### [Texto proporcionado]
▬▬▬▬▬▬▬▬▬▬
Pablo O’Higgins: uno de los grandes del muralismo
Elena Poniatowska
A
hora que una gran exposición, El trazo firme de un espíritu en movimiento, de Pablo O’Higgins puede admirarse en el Museo Mural Diego Rivera, en la calle Colón, cerca de la Alameda, es bueno recordar que Pablo fue uno de los grandes pintores de México.
Tuve el privilegio de entrevistarlo varias ocasiones y quererlo, aunque no tanto como lo quería Mariana Yampolsky, a quien le hizo un estupendo retrato y menos que a María O’Higgins, su extraordinaria mujer y compañera de vida.
En su estudio de Coyoacán, encalado y blanco, vacío casi, salvo por los cuadros que iba colgando sobre los muros después de terminarlos, Pablo O’Higgins pintaba a grandes pinceladas, grandes lengüetas ocres, rojas, anaranjadas, y de pronto ese blanco deslumbrante que es el mismo que puso en el vestido que envuelve a María de Jesús, su mujer, como un alcatraz; un blanco a veces pastoso, a veces transparente, rico en tonalidades, en matices, todas las posibilidades del blanco, toda su gama, en ese maravilloso retrato de mujer cuadro que va del blanco gris a la textura blanca y porosa de la cal.
¡De todos los cuadros de Pablo O’Higgins es este retrato de mujer, de su mujer, de María de Jesús,
el que más me alucina! (para usar una frase de Pellicer), pero sobre el caballete aguarda una carreta jalada por dos bueyes que transporta a toda una familia en un paisaje también de rojos, ocres, grises, amarillos, con las inconfundibles pinceladas de Pablo O’Higgins.
La exposición consta de la obra entera de O’Higgins en la que puede apreciarse el enorme cariño e interés que Pablo O’Higgins tuvo por los trabajadores mexicanos.
Pablo estuvo muy cerca de los obreros y quiso ser un trabajador más, declaró María de Jesús en la conferencia de prensa para presentar esta exposición.
La paleta en que Pablo pone sus colores está totalmente cubierta. Usa los colores a pasto; pone una gran cantidad a tal grado que dan ganas de chupar estos montones de rojos y de verdes, que además huelen muy bonito. En contra de una pared sobre un estante hay muchos botes rodeados de una etiqueta: Poudre pour la fresque: Lefranc (polvo para fresco: Lefranc)
Pablo O’Higgins llegó a México en 1924, procedente de Utah, Estados Unidos, y lo primero que lo puso a hacer Diego Rivera fue justamente eso, mezclar colores, colores que desde entonces jamás le han fallado.
▬▬▬▬▬▬▬▬▬▬
[Registros de datos guardados]
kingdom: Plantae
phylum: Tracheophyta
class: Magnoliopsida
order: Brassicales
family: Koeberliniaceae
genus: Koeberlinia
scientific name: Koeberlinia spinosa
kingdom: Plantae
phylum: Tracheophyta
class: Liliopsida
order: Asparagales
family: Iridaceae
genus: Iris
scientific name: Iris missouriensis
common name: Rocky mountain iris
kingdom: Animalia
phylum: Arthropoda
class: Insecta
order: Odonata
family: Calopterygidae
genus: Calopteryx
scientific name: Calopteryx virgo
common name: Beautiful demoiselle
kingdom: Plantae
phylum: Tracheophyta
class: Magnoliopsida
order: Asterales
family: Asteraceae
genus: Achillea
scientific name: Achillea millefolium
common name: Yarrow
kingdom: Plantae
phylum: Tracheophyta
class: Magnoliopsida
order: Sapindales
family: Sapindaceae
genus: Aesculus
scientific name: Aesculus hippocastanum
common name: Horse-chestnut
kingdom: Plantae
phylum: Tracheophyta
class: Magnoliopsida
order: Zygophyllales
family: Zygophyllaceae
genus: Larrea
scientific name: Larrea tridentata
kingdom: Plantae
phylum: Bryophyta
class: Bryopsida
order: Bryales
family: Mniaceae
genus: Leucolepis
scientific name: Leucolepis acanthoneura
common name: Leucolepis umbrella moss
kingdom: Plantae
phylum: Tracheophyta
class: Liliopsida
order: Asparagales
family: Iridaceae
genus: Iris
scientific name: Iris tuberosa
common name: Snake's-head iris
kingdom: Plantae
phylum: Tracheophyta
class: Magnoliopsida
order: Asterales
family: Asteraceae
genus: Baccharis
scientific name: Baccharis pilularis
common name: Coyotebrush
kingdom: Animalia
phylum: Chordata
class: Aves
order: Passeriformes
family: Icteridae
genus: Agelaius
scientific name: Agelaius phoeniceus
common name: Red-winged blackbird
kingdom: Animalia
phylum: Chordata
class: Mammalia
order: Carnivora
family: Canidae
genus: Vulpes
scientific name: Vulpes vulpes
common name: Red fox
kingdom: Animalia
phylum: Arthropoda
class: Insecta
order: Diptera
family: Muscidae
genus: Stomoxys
▬▬▬▬▬▬▬▬▬▬
Según el texto sobre Pablo O’Higgins, ¿en qué año llegó el pintor a México y de qué lugar procedía? Para responder, consulte exclusivamente el texto.

### [Solución del ejercicio]
Llegó a México en 1924, procedente de Utah, Estados Unidos.